/---
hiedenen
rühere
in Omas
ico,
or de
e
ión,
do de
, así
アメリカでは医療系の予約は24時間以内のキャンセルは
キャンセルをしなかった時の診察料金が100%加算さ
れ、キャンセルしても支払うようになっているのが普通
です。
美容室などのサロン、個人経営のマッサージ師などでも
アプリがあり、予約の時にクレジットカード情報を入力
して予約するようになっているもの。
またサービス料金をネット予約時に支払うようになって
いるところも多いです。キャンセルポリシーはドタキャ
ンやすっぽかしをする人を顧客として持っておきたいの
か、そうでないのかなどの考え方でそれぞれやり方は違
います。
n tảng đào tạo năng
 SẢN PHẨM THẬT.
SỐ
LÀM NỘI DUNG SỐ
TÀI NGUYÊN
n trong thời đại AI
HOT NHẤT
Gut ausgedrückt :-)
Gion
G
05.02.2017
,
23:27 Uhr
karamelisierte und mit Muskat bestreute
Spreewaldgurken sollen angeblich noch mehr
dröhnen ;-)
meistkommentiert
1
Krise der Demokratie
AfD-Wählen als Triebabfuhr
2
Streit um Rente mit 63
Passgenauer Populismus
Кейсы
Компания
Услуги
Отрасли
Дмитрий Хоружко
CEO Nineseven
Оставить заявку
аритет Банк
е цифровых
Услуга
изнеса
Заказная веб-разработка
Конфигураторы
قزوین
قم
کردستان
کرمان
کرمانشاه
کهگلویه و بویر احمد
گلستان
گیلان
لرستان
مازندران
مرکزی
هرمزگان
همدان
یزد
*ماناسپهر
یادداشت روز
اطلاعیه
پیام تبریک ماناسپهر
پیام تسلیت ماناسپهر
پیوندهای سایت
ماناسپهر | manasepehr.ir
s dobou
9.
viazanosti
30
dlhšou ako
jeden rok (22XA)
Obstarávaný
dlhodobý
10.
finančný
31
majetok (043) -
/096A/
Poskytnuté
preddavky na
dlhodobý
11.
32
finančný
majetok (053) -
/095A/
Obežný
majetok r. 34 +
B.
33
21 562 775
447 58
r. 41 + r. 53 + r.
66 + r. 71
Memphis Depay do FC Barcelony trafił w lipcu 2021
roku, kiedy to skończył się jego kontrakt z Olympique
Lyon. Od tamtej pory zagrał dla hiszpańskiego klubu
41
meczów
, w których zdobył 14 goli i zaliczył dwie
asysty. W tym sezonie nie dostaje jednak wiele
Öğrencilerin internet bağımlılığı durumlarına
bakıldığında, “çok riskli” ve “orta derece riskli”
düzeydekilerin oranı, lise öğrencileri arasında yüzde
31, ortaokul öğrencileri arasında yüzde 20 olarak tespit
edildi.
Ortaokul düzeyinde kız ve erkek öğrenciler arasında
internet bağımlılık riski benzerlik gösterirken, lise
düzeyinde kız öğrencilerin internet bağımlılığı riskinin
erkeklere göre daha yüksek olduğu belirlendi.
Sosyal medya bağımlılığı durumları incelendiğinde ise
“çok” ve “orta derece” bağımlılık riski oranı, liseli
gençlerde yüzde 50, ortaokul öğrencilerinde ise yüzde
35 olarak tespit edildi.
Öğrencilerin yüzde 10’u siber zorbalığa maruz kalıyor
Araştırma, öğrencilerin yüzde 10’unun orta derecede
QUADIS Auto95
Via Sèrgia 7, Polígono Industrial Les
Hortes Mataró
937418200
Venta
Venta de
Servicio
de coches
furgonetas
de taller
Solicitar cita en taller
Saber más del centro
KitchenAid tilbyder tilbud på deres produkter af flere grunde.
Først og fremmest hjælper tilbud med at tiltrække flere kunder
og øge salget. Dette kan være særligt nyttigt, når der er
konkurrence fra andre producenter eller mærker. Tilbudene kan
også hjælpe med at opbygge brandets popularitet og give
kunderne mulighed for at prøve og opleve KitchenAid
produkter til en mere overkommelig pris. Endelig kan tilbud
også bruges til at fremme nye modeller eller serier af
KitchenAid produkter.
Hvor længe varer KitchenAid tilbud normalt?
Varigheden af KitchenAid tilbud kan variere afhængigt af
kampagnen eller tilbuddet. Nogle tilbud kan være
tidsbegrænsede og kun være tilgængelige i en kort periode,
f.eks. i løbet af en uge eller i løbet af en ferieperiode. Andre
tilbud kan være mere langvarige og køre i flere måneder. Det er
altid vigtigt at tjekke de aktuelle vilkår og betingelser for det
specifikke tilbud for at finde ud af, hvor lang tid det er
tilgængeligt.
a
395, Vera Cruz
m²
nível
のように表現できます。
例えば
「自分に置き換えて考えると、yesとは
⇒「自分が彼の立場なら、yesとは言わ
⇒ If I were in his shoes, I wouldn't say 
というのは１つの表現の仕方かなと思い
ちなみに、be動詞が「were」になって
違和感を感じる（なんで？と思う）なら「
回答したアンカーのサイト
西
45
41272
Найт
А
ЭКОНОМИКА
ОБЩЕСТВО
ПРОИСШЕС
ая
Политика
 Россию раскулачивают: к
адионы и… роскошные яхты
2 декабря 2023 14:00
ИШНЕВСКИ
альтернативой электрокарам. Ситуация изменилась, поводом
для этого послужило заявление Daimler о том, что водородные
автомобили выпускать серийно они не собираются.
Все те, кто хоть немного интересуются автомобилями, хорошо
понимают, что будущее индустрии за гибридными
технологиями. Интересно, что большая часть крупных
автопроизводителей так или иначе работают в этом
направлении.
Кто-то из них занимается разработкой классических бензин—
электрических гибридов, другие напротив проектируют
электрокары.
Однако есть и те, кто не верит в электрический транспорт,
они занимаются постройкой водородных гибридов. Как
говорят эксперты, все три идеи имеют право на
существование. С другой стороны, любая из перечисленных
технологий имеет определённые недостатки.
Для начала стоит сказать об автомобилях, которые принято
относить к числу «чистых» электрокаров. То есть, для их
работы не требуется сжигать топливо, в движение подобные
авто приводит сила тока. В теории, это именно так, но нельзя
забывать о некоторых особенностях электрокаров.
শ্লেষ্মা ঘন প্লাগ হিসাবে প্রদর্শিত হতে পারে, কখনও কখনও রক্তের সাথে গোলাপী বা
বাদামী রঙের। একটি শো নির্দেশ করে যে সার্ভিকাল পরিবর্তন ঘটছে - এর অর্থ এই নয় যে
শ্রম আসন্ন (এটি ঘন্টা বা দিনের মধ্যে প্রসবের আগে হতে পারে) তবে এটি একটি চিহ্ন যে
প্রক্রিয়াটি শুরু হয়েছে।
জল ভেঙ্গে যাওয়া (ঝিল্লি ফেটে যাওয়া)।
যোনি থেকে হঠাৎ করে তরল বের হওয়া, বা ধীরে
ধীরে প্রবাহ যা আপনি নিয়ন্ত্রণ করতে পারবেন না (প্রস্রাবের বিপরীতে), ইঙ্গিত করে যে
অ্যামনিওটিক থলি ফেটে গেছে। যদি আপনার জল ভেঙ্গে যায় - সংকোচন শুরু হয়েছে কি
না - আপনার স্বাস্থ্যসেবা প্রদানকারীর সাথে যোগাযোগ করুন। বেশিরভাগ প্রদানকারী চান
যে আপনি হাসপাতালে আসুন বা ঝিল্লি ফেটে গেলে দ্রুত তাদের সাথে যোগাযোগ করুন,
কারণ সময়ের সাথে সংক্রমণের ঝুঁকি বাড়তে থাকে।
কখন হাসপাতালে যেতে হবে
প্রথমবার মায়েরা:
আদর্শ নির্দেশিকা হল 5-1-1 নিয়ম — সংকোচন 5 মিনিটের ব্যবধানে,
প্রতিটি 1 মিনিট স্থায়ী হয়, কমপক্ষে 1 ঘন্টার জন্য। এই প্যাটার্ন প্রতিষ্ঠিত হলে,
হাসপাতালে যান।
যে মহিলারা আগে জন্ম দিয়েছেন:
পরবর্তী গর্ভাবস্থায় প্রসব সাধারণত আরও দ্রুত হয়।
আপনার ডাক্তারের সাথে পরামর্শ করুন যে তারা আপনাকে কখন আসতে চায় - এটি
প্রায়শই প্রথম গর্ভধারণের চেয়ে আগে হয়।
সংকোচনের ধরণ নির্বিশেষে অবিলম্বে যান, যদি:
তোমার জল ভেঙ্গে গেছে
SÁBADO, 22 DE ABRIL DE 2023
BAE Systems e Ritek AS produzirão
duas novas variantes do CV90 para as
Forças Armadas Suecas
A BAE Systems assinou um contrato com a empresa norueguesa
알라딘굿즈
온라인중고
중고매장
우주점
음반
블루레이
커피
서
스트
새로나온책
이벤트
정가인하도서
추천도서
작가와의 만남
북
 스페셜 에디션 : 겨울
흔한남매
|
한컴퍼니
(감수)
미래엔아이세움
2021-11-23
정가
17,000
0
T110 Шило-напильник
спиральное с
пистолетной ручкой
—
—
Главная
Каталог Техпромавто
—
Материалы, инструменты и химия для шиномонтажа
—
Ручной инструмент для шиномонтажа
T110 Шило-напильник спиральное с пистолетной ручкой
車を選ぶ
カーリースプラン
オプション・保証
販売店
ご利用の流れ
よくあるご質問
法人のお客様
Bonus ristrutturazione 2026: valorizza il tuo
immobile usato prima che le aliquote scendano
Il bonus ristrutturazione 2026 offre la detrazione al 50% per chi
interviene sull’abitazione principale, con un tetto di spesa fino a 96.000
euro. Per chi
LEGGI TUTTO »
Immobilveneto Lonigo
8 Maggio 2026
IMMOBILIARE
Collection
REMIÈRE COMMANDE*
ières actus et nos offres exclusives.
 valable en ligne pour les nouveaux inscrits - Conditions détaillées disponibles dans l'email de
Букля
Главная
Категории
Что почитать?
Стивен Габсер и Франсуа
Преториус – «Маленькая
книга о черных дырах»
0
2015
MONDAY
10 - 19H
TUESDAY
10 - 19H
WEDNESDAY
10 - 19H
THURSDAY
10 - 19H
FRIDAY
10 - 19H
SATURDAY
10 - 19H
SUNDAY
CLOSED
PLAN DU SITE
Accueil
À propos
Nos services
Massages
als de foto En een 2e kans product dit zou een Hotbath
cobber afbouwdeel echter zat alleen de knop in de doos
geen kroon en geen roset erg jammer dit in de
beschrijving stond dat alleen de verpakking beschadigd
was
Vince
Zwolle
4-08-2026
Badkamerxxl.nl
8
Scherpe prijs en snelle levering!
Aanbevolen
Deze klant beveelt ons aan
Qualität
\---
**Work instructions**. Tally the lines in the data that contain the string "ماناسپهر", treating uppercase and lowercase as distinct, and give only the resulting number.

**Written response**. 4